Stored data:

⟨

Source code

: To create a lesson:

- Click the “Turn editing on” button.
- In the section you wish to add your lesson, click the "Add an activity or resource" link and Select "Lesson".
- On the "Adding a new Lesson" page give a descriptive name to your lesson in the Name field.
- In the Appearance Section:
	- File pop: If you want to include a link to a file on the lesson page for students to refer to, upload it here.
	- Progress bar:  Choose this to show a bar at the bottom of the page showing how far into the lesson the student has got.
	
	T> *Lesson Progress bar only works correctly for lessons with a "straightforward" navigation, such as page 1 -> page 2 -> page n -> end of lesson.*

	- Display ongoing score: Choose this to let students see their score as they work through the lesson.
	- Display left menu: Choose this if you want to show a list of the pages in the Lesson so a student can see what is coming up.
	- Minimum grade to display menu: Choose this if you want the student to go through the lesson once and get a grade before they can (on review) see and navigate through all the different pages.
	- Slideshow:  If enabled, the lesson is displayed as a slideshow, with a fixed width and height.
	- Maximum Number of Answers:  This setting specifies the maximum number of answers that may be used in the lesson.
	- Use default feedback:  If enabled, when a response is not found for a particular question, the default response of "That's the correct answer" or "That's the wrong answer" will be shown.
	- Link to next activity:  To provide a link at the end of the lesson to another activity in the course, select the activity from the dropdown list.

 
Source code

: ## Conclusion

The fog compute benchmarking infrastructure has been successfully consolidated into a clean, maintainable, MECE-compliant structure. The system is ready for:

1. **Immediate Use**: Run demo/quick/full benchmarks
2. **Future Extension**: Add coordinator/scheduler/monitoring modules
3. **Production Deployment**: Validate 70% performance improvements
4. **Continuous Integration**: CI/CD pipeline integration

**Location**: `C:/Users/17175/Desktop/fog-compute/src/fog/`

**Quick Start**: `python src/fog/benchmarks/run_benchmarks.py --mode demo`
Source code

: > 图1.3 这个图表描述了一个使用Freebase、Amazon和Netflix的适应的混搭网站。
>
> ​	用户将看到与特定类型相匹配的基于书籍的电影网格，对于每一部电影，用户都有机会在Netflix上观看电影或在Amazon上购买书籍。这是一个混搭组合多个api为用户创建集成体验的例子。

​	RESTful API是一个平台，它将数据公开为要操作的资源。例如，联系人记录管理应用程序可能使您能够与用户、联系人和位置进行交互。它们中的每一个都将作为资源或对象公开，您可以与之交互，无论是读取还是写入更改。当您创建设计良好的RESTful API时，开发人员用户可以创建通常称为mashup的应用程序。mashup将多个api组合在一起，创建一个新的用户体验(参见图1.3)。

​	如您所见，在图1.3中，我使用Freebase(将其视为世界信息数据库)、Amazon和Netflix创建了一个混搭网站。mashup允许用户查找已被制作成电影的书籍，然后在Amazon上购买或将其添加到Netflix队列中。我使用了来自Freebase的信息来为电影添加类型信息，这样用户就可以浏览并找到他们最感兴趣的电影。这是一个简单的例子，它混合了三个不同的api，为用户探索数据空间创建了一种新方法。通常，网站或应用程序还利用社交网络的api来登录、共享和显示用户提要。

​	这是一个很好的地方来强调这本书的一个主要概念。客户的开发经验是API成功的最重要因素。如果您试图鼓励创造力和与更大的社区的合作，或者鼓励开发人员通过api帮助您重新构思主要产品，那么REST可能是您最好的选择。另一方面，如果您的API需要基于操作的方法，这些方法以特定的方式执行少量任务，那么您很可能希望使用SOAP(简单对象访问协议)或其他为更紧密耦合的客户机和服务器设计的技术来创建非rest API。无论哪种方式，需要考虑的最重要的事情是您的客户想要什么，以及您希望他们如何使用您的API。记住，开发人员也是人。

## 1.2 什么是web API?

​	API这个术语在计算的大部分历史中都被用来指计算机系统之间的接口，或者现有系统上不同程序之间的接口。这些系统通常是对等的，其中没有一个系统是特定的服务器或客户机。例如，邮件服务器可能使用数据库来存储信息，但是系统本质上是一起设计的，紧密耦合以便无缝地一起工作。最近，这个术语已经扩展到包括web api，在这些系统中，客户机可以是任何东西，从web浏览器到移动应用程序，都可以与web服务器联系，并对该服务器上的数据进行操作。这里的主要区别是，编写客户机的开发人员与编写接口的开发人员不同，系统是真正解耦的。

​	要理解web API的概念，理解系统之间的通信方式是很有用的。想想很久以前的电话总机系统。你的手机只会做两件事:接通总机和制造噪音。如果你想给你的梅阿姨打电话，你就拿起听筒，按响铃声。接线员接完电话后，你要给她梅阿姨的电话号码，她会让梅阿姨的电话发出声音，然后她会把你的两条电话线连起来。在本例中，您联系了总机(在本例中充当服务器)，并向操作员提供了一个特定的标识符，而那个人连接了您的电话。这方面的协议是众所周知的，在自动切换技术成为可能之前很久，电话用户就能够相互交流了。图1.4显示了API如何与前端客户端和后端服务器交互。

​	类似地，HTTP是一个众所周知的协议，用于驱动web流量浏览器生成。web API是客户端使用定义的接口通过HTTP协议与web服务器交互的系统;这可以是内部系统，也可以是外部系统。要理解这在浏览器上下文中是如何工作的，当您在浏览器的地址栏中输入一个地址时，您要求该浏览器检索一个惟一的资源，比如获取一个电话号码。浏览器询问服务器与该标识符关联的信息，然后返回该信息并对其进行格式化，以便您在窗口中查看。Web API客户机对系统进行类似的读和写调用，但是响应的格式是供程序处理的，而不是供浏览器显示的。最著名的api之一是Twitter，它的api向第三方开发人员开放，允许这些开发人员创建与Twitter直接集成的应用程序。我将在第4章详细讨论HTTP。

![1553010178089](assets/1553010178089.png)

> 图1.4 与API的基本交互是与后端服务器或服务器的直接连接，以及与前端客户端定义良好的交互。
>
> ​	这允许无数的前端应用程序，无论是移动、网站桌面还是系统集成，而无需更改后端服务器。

⟩

**ASSIGNED TASK**: Exactly as given, repeat every record above.

**RESULT OF THE EXERCISE**:
Source code

: To create a lesson:

- Click the “Turn editing on” button.
- In the section you wish to add your lesson, click the "Add an activity or resource" link and Select "Lesson".
- On the "Adding a new Lesson" page give a descriptive name to your lesson in the Name field.
- In the Appearance Section:
	- File pop: If you want to include a link to a file on the lesson page for students to refer to, upload it here.
	- Progress bar:  Choose this to show a bar at the bottom of the page showing how far into the lesson the student has got.
	
	T> *Lesson Progress bar only works correctly for lessons with a "straightforward" navigation, such as page 1 -> page 2 -> page n -> end of lesson.*

	- Display ongoing score: Choose this to let students see their score as they work through the lesson.
	- Display left menu: Choose this if you want to show a list of the pages in the Lesson so a student can see what is coming up.
	- Minimum grade to display menu: Choose this if you want the student to go through the lesson once and get a grade before they can (on review) see and navigate through all the different pages.
	- Slideshow:  If enabled, the lesson is displayed as a slideshow, with a fixed width and height.
	- Maximum Number of Answers:  This setting specifies the maximum number of answers that may be used in the lesson.
	- Use default feedback:  If enabled, when a response is not found for a particular question, the default response of "That's the correct answer" or "That's the wrong answer" will be shown.
	- Link to next activity:  To provide a link at the end of the lesson to another activity in the course, select the activity from the dropdown list.

 
Source code

: ## Conclusion

The fog compute benchmarking infrastructure has been successfully consolidated into a clean, maintainable, MECE-compliant structure. The system is ready for:

1. **Immediate Use**: Run demo/quick/full benchmarks
2. **Future Extension**: Add coordinator/scheduler/monitoring modules
3. **Production Deployment**: Validate 70% performance improvements
4. **Continuous Integration**: CI/CD pipeline integration

**Location**: `C:/Users/17175/Desktop/fog-compute/src/fog/`

**Quick Start**: `python src/fog/benchmarks/run_benchmarks.py --mode demo`
Source code

: > 图1.3 这个图表描述了一个使用Freebase、Amazon和Netflix的适应的混搭网站。
>
> ​	用户将看到与特定类型相匹配的基于书籍的电影网格，对于每一部电影，用户都有机会在Netflix上观看电影或在Amazon上购买书籍。这是一个混搭组合多个api为用户创建集成体验的例子。

​	RESTful API是一个平台，它将数据公开为要操作的资源。例如，联系人记录管理应用程序可能使您能够与用户、联系人和位置进行交互。它们中的每一个都将作为资源或对象公开，您可以与之交互，无论是读取还是写入更改。当您创建设计良好的RESTful API时，开发人员用户可以创建通常称为mashup的应用程序。mashup将多个api组合在一起，创建一个新的用户体验(参见图1.3)。

​	如您所见，在图1.3中，我使用Freebase(将其视为世界信息数据库)、Amazon和Netflix创建了一个混搭网站。mashup允许用户查找已被制作成电影的书籍，然后在Amazon上购买或将其添加到Netflix队列中。我使用了来自Freebase的信息来为电影添加类型信息，这样用户就可以浏览并找到他们最感兴趣的电影。这是一个简单的例子，它混合了三个不同的api，为用户探索数据空间创建了一种新方法。通常，网站或应用程序还利用社交网络的api来登录、共享和显示用户提要。

​	这是一个很好的地方来强调这本书的一个主要概念。客户的开发经验是API成功的最重要因素。如果您试图鼓励创造力和与更大的社区的合作，或者鼓励开发人员通过api帮助您重新构思主要产品，那么REST可能是您最好的选择。另一方面，如果您的API需要基于操作的方法，这些方法以特定的方式执行少量任务，那么您很可能希望使用SOAP(简单对象访问协议)或其他为更紧密耦合的客户机和服务器设计的技术来创建非rest API。无论哪种方式，需要考虑的最重要的事情是您的客户想要什么，以及您希望他们如何使用您的API。记住，开发人员也是人。

## 1.2 什么是web API?

​	API这个术语在计算的大部分历史中都被用来指计算机系统之间的接口，或者现有系统上不同程序之间的接口。这些系统通常是对等的，其中没有一个系统是特定的服务器或客户机。例如，邮件服务器可能使用数据库来存储信息，但是系统本质上是一起设计的，紧密耦合以便无缝地一起工作。最近，这个术语已经扩展到包括web api，在这些系统中，客户机可以是任何东西，从web浏览器到移动应用程序，都可以与web服务器联系，并对该服务器上的数据进行操作。这里的主要区别是，编写客户机的开发人员与编写接口的开发人员不同，系统是真正解耦的。

​	要理解web API的概念，理解系统之间的通信方式是很有用的。想想很久以前的电话总机系统。你的手机只会做两件事:接通总机和制造噪音。如果你想给你的梅阿姨打电话，你就拿起听筒，按响铃声。接线员接完电话后，你要给她梅阿姨的电话号码，她会让梅阿姨的电话发出声音，然后她会把你的两条电话线连起来。在本例中，您联系了总机(在本例中充当服务器)，并向操作员提供了一个特定的标识符，而那个人连接了您的电话。这方面的协议是众所周知的，在自动切换技术成为可能之前很久，电话用户就能够相互交流了。图1.4显示了API如何与前端客户端和后端服务器交互。

​	类似地，HTTP是一个众所周知的协议，用于驱动web流量浏览器生成。web API是客户端使用定义的接口通过HTTP协议与web服务器交互的系统;这可以是内部系统，也可以是外部系统。要理解这在浏览器上下文中是如何工作的，当您在浏览器的地址栏中输入一个地址时，您要求该浏览器检索一个惟一的资源，比如获取一个电话号码。浏览器询问服务器与该标识符关联的信息，然后返回该信息并对其进行格式化，以便您在窗口中查看。Web API客户机对系统进行类似的读和写调用，但是响应的格式是供程序处理的，而不是供浏览器显示的。最著名的api之一是Twitter，它的api向第三方开发人员开放，允许这些开发人员创建与Twitter直接集成的应用程序。我将在第4章详细讨论HTTP。

![1553010178089](assets/1553010178089.png)

> 图1.4 与API的基本交互是与后端服务器或服务器的直接连接，以及与前端客户端定义良好的交互。
>
> ​	这允许无数的前端应用程序，无论是移动、网站桌面还是系统集成，而无需更改后端服务器。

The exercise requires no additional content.